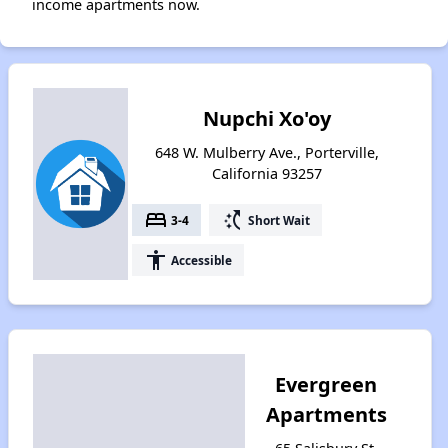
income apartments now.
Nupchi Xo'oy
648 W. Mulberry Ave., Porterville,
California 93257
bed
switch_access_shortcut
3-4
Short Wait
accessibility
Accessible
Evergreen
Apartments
--
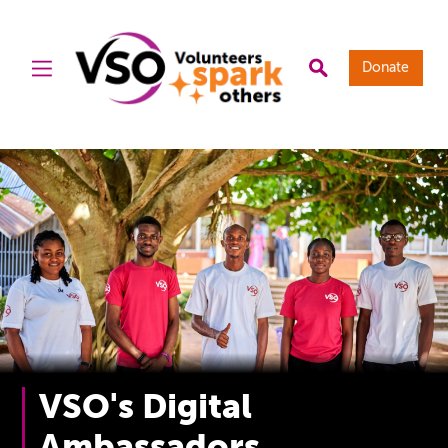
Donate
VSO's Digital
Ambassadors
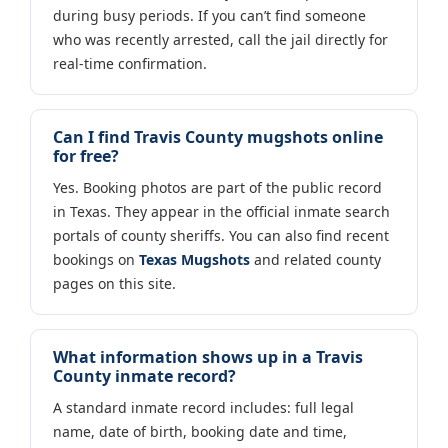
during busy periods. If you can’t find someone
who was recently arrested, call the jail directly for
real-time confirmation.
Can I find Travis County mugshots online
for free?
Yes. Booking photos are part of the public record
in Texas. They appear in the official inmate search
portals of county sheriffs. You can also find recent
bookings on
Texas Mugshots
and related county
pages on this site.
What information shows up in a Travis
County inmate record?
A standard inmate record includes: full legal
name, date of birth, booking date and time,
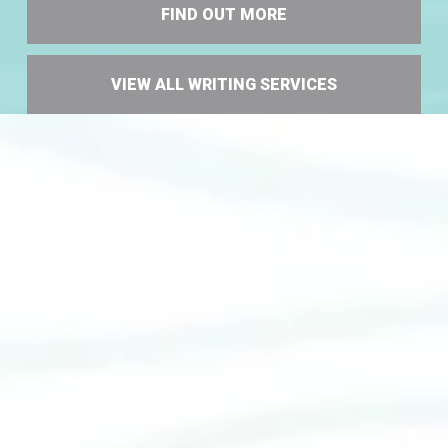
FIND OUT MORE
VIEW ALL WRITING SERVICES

§ WHAT YOU ARE ASKED TO DO
Please count the lines in the rows above that contain the string "Texas", and reply with the number alone.

§ TASK RESPONSE
2